:: PASSAGE PROVIDED ::

Click here to see the
Low Pressure Orifice Chart. I used the 11″ WC (Water Closet) column for LP Gas (propane). I was advised not to go bigger than 7/64″. To see if you have the biggest opening you can handle, check to see that you still have a blue flame with the air intake fully open. The point when you start getting yellow flames I’m assuming is the point you went a little too large on the orifice.
Another problem was my chilling setup. The 26 gallon pot was just too wide for the small immersion chiller. It didn’t help that I made a Belgian Wit and had Kumquats floating around which clogged the valve to the whirlpool. I’m going to reconfigure for a Therminator I believe, but still use the ice water in my HLT either as a pre chiller or to recirculate through the Therminator. I haven’t decided this part out yet.
One last small problem was the fact that I put the temperature probe for my HLT too high. It works fine when heating 10 gallons of strike and sparge water, but once the strike water is transferred to the mash tun, the water level drops below the thermocouple and I can no longer measure the temperature of my sparge water, which needs to be raised from strike temp up to sparge temp. So, I’ll have to put a cap on my 1/4″ Swagelok fitting and put another fitting much lower on my HLT. Not a big deal, just annoying.
The good news is that the Belgian Wit seems to have turned out fine. I ended up having to boil for two hours to evaporate enough wort to get close to my OG. I was shooting for an 1.050 and got a 1.047. Not too bad for all the propane I had to use. It is sure cloudy though. Maybe I’m on to something with the super low boil speed. I’ll have to wait and see.

:::
:: RECORD EXCERPTS ::

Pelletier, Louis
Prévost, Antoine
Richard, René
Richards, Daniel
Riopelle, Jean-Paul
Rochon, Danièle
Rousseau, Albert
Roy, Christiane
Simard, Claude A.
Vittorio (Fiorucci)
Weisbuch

:::

> _REQUIRED ACTION 1_: Revise the brewing passage starting at "One last small" and ending at "wait and see.", swapping "Swagelok" for "compression".
> _REQUIRED ACTION 2_: List every measurement in the brewing passage that comes with a unit, such as inches, gallons or hours.
The records come from a different source.

> _YOUR RESPONSE 1_:
One last small problem was the fact that I put the temperature probe for my HLT too high. It works fine when heating 10 gallons of strike and sparge water, but once the strike water is transferred to the mash tun, the water level drops below the thermocouple and I can no longer measure the temperature of my sparge water, which needs to be raised from strike temp up to sparge temp. So, I’ll have to put a cap on my 1/4″ compression fitting and put another fitting much lower on my HLT. Not a big deal, just annoying.
The good news is that the Belgian Wit seems to have turned out fine. I ended up having to boil for two hours to evaporate enough wort to get close to my OG. I was shooting for an 1.050 and got a 1.047. Not too bad for all the propane I had to use. It is sure cloudy though. Maybe I’m on to something with the super low boil speed. I’ll have to wait and see.

> _YOUR RESPONSE 2_:
- 11″ WC
- 7/64″
- 26 gallon
- 10 gallons
- 1/4″
- two hours